▶ _Stored data_:
○ ○ ○
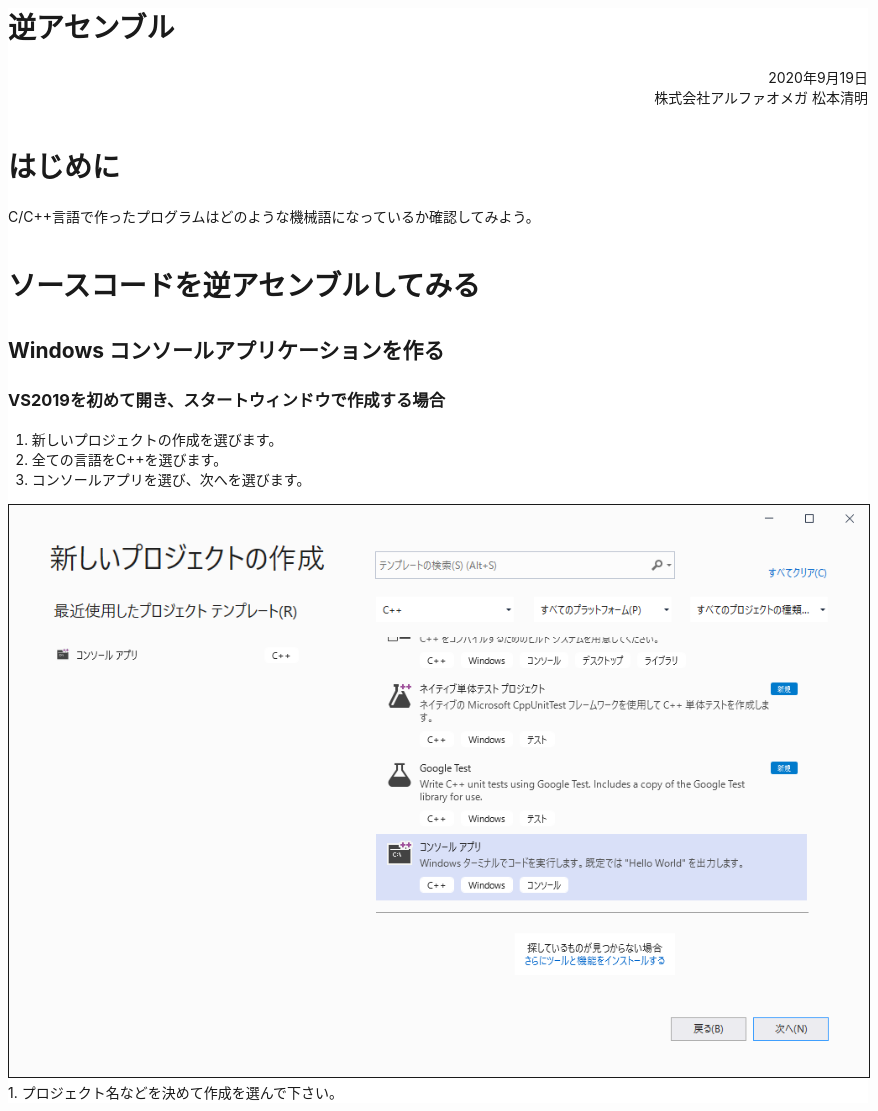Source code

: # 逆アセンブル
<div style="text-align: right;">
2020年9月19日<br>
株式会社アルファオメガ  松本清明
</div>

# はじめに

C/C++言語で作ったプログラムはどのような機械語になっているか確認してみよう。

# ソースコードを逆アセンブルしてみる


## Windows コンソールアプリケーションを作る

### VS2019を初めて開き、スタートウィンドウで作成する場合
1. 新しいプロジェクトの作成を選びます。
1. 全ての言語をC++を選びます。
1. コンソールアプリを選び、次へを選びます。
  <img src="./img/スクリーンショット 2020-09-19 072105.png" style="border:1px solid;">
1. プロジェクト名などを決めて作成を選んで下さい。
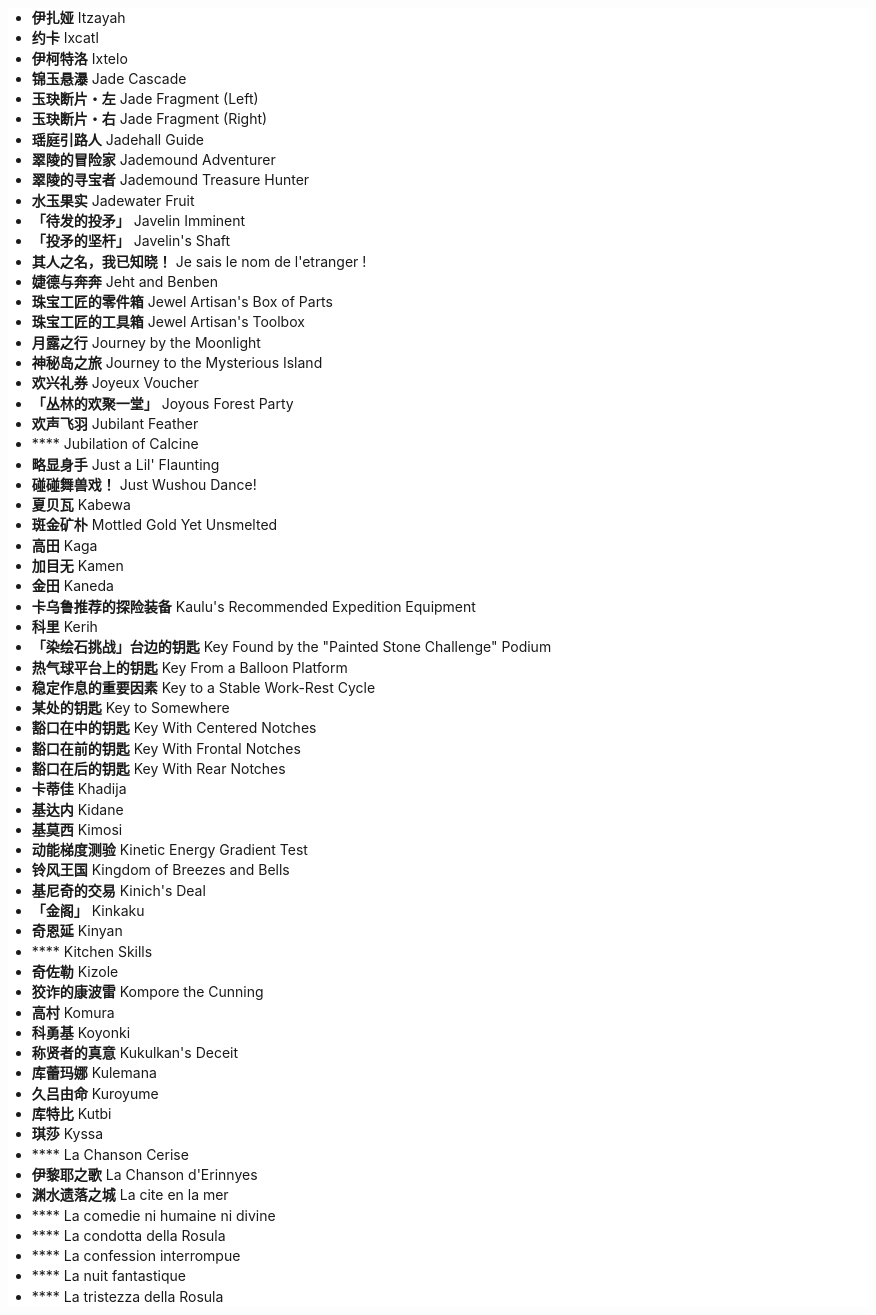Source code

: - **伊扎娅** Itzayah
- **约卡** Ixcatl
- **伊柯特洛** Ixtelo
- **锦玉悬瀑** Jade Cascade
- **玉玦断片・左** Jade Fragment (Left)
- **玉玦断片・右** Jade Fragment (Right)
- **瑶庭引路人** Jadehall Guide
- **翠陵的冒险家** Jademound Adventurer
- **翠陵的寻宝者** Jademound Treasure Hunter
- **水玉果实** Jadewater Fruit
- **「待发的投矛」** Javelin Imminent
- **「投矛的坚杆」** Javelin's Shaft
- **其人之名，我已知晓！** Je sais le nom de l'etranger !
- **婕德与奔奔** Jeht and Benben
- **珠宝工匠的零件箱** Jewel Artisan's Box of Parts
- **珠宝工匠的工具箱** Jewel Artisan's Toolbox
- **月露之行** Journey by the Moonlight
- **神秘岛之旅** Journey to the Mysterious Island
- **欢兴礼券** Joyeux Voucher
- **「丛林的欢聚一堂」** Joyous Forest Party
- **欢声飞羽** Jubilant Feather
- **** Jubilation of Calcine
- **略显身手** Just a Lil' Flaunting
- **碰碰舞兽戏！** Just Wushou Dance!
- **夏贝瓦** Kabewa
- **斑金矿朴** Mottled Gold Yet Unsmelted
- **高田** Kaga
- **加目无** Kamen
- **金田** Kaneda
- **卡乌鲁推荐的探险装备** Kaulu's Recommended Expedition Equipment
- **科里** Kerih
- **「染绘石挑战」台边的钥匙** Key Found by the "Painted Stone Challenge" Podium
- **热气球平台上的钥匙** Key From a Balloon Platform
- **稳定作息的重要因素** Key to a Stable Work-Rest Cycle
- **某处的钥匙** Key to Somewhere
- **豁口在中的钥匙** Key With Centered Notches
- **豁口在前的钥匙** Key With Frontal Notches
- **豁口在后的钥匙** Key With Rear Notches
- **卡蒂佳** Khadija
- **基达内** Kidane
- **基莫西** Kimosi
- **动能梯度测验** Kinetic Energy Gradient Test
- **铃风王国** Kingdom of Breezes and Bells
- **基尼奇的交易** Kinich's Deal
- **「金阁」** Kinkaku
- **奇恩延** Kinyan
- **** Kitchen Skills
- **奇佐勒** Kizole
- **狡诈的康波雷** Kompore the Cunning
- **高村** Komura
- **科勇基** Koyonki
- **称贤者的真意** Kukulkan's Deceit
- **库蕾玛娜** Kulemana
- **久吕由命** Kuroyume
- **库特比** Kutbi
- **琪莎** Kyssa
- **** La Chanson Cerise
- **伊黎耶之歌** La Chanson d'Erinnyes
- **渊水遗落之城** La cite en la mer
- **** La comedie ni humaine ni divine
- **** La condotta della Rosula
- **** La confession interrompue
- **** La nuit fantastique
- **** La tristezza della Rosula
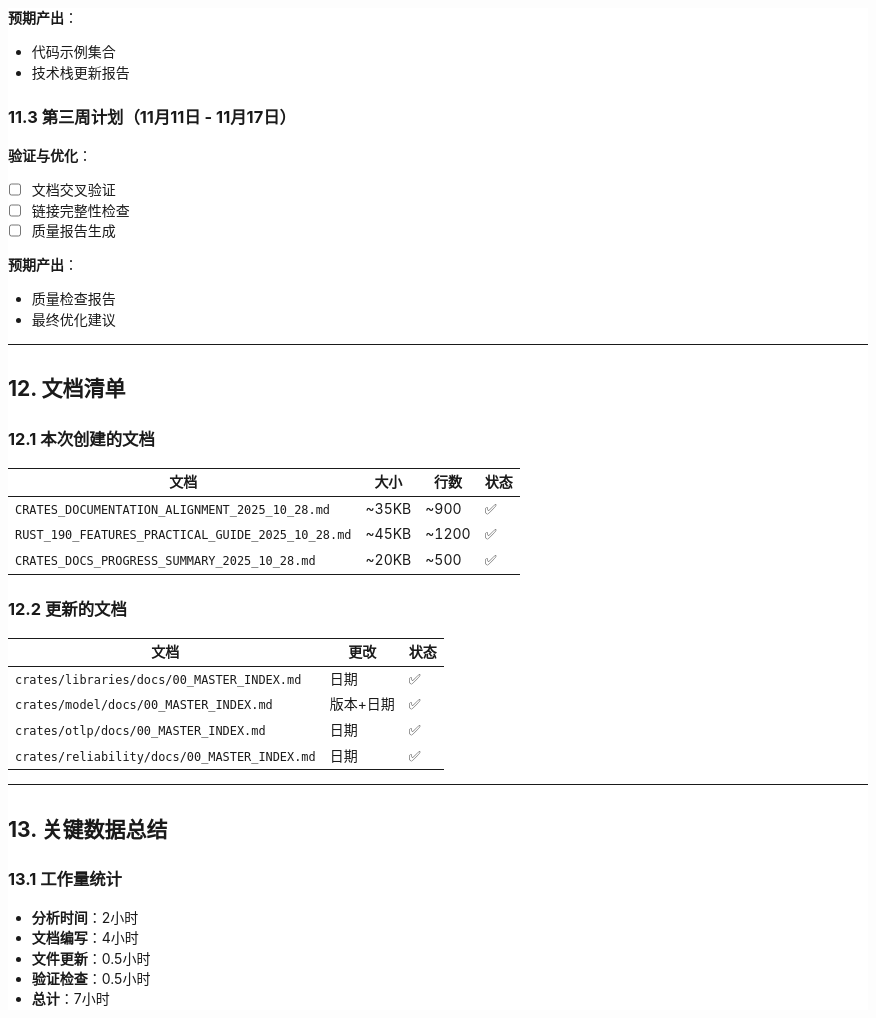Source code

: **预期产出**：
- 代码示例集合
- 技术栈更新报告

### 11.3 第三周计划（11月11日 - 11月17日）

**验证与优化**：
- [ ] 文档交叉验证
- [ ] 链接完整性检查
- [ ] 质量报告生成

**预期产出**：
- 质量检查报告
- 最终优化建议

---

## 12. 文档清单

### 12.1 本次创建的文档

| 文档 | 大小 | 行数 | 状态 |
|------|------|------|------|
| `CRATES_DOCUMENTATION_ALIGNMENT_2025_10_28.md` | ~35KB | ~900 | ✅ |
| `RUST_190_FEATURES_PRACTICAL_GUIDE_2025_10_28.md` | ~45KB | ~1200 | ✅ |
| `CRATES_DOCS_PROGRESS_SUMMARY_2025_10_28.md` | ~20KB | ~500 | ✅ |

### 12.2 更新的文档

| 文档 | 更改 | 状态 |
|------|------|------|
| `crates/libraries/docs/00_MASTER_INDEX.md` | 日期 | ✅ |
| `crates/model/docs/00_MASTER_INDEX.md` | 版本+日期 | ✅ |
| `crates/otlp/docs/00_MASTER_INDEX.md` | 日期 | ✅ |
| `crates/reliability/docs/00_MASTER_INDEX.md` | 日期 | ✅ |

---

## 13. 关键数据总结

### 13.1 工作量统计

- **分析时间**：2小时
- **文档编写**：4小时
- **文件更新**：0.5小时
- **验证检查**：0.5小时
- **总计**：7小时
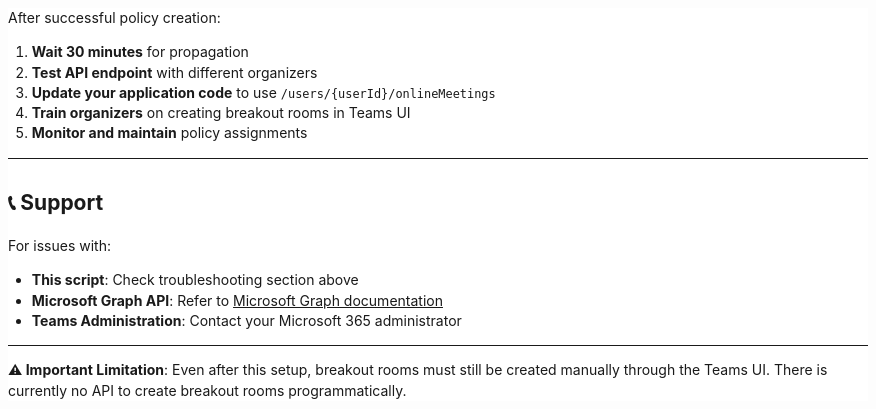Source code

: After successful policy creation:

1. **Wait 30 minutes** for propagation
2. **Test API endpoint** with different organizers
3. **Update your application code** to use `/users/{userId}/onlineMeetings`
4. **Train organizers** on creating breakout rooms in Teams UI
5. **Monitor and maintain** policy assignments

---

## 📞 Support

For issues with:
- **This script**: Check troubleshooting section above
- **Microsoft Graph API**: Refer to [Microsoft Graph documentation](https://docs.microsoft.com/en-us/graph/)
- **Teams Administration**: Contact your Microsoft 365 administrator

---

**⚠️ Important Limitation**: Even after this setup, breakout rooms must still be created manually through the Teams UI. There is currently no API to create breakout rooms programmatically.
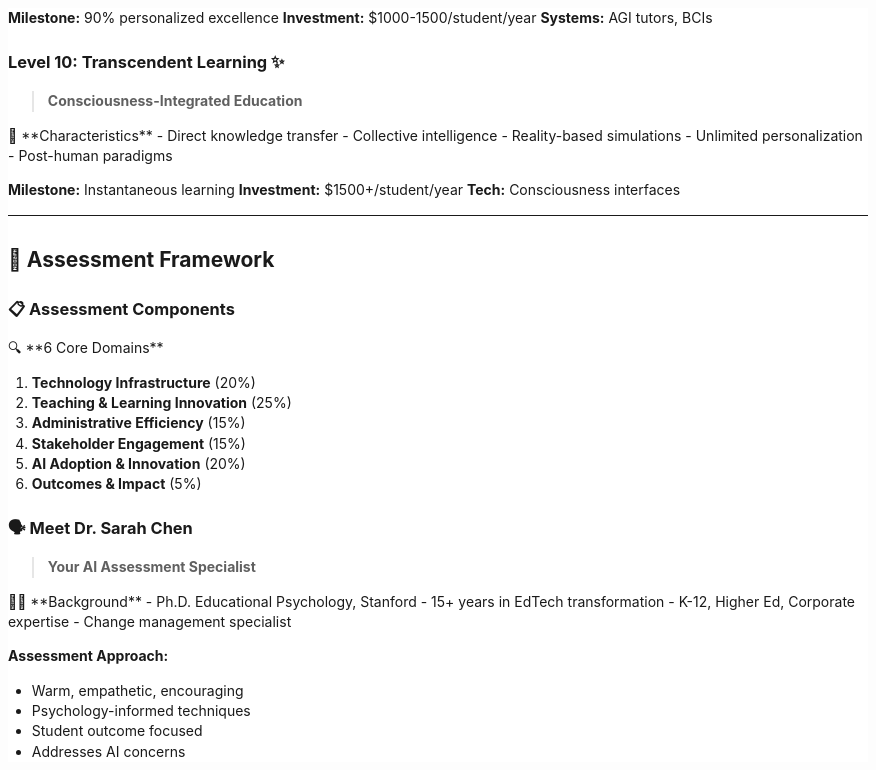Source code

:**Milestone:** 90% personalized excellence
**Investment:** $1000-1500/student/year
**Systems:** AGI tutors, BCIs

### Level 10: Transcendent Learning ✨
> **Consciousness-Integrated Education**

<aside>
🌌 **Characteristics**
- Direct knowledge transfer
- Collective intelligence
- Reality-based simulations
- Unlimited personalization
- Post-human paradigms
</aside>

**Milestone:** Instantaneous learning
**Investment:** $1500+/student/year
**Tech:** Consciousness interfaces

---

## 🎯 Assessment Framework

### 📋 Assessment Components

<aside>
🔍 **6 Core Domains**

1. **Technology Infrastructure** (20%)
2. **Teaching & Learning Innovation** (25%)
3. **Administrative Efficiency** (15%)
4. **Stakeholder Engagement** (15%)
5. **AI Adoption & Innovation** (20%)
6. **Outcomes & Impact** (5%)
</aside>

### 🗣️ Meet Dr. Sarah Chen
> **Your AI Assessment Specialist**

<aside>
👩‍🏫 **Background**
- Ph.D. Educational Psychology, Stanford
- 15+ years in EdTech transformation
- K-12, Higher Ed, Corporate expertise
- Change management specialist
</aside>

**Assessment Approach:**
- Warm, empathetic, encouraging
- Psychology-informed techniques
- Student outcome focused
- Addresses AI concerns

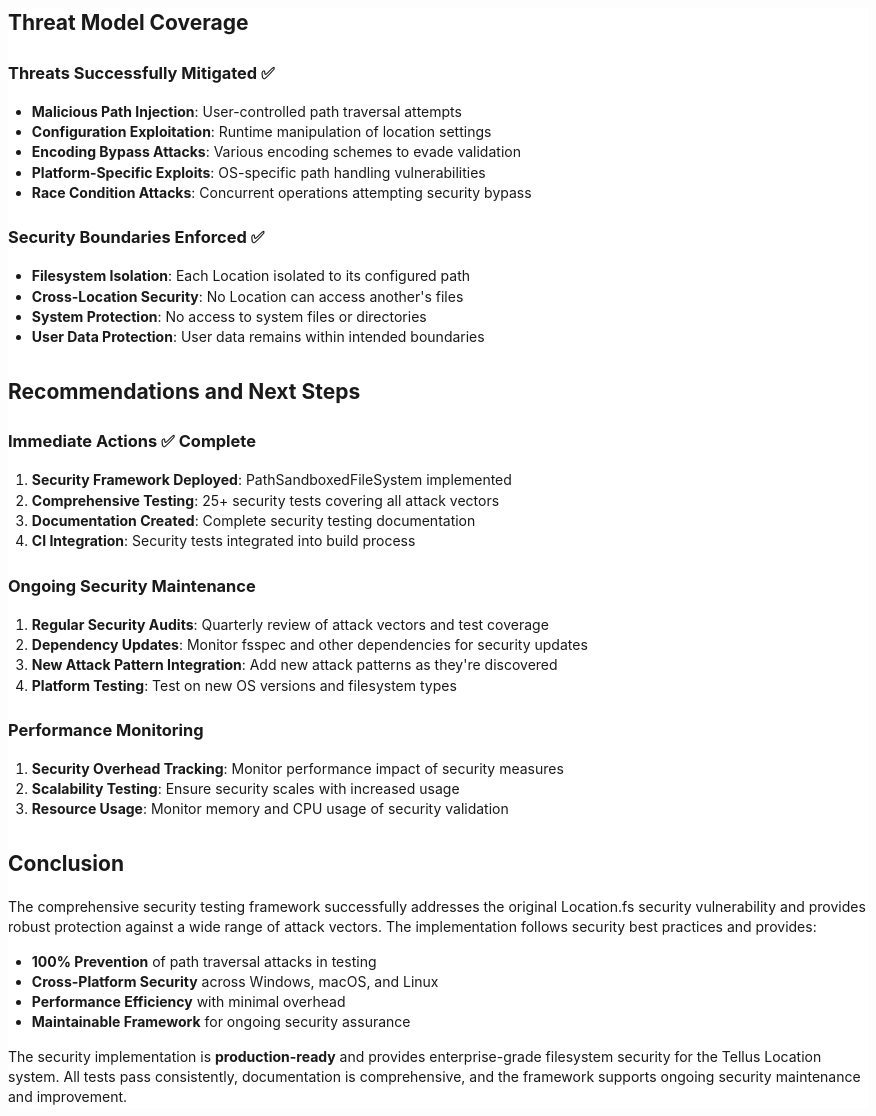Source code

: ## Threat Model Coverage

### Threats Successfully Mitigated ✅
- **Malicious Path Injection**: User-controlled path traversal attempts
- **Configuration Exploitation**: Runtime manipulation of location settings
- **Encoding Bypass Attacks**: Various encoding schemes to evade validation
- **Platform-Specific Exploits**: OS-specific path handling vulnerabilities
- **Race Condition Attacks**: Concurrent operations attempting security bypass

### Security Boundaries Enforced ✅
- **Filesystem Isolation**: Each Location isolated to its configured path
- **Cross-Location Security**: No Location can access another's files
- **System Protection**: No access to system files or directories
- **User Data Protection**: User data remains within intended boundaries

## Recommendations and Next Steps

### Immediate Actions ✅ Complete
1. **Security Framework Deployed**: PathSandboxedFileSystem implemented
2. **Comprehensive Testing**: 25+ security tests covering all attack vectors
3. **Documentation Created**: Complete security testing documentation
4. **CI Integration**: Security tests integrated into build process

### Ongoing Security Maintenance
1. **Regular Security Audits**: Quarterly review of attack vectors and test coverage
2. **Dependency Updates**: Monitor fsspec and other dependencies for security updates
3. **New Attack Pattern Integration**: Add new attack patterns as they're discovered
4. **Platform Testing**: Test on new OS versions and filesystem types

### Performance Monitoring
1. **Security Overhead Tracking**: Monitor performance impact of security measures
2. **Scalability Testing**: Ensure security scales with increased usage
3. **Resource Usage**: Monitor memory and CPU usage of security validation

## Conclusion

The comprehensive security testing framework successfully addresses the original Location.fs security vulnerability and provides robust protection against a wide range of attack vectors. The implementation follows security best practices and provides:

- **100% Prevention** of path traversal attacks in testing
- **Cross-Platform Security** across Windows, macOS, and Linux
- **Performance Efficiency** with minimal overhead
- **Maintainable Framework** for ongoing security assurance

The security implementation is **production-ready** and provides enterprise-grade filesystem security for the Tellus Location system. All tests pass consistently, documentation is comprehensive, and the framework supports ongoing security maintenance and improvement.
○ ○ ○
▶ _EXERCISE GOAL_: Present the lines of the records from the line with "### 11.3 第三周计划（11月11日 - 11月17日）" to the line with "### 12.2 更新的文档" as a numbered list, omitting blank lines.

▶ _TASK ANSWER_:
1. ### 11.3 第三周计划（11月11日 - 11月17日）
2. **验证与优化**：
3. - [ ] 文档交叉验证
4. - [ ] 链接完整性检查
5. - [ ] 质量报告生成
6. **预期产出**：
7. - 质量检查报告
8. - 最终优化建议
9. ---
10. ## 12. 文档清单
11. ### 12.1 本次创建的文档
12. | 文档 | 大小 | 行数 | 状态 |
13. |------|------|------|------|
14. | `CRATES_DOCUMENTATION_ALIGNMENT_2025_10_28.md` | ~35KB | ~900 | ✅ |
15. | `RUST_190_FEATURES_PRACTICAL_GUIDE_2025_10_28.md` | ~45KB | ~1200 | ✅ |
16. | `CRATES_DOCS_PROGRESS_SUMMARY_2025_10_28.md` | ~20KB | ~500 | ✅ |
17. ### 12.2 更新的文档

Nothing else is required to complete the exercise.